Será que isso quer dizer que não tem nenhuma importância fiéis se autodenominarem “cristãos”? Com os judeus messiânicos, a comunidade evangélica em geral aceita que o rótulo “cristão” não é essencial. Isto vale para os convertidos C5, ou o Islam é radicalmente diferente? Se este for o caso, quais as diferenças específicas entre as comunidades judias e muçulmanas que nos fazem aceitar uma e rejeitar a outra?

Finalizo com um pedido do meu coração. Nos últimos meses este debate tem se acirrado.

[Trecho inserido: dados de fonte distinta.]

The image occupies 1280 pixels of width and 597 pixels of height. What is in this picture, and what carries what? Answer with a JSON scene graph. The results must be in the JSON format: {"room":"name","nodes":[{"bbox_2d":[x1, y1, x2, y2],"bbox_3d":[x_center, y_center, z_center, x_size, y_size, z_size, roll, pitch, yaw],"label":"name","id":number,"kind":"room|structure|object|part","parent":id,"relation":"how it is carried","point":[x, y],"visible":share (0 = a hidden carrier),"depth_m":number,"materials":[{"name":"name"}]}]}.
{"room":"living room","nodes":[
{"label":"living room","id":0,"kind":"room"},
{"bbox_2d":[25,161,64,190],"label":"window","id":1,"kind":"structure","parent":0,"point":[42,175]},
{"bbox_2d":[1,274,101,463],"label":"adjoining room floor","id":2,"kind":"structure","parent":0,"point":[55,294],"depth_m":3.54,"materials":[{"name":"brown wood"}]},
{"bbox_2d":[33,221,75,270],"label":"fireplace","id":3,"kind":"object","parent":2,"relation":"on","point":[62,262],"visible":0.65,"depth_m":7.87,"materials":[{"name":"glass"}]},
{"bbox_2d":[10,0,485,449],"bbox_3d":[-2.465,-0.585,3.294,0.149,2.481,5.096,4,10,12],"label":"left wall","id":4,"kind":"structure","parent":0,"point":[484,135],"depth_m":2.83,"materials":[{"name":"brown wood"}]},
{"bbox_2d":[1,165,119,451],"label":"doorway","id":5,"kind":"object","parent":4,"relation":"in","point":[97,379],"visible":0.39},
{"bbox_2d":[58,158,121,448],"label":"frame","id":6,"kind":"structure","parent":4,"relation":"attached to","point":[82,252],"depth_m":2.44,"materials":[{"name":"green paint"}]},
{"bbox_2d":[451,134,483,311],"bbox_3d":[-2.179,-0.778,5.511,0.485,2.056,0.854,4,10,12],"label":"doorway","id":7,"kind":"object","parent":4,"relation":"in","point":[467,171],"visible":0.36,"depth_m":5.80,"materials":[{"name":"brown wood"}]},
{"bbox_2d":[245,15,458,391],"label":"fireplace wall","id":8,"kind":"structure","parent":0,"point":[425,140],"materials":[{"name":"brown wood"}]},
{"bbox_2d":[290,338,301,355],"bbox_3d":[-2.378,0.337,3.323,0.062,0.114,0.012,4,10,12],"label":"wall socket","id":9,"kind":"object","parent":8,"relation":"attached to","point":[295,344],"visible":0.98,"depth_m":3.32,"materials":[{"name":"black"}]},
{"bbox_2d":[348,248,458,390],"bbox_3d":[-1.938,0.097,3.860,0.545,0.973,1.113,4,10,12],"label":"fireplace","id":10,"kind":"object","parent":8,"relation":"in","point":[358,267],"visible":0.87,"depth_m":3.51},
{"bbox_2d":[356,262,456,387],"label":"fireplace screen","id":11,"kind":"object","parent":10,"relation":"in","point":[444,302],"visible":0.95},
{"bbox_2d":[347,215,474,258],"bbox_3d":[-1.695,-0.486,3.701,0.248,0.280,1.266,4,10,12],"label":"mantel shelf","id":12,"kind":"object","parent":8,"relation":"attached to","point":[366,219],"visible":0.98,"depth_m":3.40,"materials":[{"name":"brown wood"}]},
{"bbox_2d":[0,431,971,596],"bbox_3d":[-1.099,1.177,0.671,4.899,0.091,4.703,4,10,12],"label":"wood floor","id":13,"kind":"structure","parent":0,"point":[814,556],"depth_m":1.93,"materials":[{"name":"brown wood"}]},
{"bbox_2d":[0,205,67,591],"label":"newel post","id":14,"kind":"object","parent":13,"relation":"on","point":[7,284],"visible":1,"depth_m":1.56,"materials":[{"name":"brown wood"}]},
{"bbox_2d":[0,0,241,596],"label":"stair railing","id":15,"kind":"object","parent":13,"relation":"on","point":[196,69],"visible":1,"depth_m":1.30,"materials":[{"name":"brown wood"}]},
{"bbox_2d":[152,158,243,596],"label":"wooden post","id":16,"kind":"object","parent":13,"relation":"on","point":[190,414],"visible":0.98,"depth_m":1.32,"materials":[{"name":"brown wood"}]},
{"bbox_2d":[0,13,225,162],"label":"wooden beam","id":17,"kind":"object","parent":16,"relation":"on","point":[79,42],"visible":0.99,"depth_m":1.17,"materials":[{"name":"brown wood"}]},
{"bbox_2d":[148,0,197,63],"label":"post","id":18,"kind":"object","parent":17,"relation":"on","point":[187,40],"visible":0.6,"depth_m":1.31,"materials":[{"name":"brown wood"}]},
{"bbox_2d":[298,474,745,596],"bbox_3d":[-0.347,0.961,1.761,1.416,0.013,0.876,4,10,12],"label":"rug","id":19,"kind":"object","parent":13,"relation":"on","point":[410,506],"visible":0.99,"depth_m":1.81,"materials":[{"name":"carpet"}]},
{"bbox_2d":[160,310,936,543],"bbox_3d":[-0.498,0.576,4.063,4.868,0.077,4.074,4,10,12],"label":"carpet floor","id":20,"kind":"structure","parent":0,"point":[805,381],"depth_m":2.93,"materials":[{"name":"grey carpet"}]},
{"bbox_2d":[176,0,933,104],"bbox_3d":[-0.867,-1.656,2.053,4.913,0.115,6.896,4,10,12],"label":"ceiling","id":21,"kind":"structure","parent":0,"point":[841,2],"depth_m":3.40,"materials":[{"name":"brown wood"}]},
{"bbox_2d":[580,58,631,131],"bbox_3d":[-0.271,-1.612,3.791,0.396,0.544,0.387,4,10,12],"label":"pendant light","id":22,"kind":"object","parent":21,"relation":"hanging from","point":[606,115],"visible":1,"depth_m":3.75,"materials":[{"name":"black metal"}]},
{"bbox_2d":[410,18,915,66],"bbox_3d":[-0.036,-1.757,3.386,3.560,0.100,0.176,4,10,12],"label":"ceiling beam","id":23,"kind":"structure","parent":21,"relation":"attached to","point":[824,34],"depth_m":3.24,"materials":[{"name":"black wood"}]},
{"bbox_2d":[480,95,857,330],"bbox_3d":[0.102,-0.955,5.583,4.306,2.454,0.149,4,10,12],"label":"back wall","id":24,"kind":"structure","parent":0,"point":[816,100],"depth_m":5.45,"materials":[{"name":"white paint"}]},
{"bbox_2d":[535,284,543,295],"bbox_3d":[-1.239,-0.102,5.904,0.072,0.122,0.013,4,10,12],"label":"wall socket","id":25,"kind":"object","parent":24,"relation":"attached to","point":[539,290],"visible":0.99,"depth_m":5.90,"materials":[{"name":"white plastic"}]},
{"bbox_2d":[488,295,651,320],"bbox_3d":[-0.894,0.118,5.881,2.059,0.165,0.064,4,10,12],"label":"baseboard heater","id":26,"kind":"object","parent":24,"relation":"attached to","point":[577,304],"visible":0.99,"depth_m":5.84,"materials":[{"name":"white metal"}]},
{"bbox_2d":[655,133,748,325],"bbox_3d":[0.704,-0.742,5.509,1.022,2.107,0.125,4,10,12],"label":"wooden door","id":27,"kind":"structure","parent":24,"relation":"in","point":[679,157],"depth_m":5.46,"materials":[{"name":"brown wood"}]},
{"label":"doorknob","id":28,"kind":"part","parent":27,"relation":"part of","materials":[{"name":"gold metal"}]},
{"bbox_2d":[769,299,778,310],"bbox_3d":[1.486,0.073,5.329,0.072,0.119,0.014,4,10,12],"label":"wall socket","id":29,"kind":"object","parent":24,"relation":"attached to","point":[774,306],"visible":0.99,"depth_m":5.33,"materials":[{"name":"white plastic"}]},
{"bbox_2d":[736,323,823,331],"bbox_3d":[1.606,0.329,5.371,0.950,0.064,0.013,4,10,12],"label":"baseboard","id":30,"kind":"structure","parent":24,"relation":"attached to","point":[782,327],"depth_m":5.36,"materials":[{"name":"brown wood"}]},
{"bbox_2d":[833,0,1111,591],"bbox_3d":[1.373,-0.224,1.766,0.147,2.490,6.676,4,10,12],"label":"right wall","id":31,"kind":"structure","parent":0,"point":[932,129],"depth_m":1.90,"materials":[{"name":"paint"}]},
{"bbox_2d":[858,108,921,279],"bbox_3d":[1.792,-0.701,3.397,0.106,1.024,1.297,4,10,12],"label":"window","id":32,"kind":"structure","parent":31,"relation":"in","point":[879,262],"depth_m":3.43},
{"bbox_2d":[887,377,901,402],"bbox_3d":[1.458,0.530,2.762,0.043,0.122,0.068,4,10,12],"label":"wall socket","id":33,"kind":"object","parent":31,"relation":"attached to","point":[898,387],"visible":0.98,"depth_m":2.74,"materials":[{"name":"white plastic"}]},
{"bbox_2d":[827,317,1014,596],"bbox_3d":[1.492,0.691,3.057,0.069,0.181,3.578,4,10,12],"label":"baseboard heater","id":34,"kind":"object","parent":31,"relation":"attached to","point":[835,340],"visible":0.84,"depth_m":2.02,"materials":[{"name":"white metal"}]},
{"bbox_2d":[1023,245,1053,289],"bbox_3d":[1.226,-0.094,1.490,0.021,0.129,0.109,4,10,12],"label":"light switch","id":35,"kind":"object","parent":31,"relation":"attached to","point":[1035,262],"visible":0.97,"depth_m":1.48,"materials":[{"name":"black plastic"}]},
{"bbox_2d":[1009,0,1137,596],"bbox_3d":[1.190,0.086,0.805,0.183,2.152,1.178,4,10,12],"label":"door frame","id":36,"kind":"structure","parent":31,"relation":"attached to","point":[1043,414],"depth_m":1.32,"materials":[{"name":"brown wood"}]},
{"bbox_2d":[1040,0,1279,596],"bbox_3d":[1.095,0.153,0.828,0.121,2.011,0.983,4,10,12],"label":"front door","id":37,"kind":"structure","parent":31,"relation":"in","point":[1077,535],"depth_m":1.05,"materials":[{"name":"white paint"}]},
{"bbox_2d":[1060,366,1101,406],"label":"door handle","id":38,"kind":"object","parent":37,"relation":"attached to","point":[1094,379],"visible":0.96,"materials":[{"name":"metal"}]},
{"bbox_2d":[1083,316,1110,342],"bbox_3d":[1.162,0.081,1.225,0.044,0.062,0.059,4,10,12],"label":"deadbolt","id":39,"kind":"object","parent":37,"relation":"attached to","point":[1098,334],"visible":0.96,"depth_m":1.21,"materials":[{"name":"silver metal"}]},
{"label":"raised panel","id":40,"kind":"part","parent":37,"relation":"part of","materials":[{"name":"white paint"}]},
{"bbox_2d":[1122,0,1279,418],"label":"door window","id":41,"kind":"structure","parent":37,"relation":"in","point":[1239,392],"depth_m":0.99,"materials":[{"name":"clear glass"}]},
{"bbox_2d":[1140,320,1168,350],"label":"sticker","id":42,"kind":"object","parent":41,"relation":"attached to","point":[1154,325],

Convertidos com histórico muçulmano, como Nabil e Ibrahim não podem participar diretamente da discussão, porque se exporiam a mais perseguição além do que já sofreram. Mas, cristãos que não têm um histórico muçulmano mantêm o debate aquecido, anatematizando primeiro Ibrahim e depois Nabil. Mas Nabil e Ibrahim respeitam-se como irmãos e conseguem discordar em amor.

Quanto a mim, quando me lembro do quanto magoei o meu amigo judeu em 1979, quero ser cuidadoso para não rejeitar nem ferir irmãos que já sofreram rejeição e prisão por causa de Jesus. Jesus disse: “Quem vier a mim Eu jamais rejeitarei”.

Ao compreenderem suas posições no Corpo universal de Cristo, Nabil e Ibrahim devem ouvir o conselho de outros ao redor do mundo. Mas, se compreendemos nossa posição no mesmo Corpo, então devemos respeitar seus direitos humanos fundamentais para definir – sob a autoridade das Escrituras – como expressar suas identidades como seguidores de Cristo. É a vida deles que literalmente está em jogo. Se eles conseguem respeitar um ao outro depois de sofrer a prisão por causa de Jesus, então, certamente, nós podemos tratar os dois com respeito.

© The Lausanne Movement

  1. Devido ao fato de Nabil e outros citados neste artigo terem sido presos ou sofrido tentativa de assassinato por causa de sua fé, este artigo usa pseudônimos por motivos de proteção.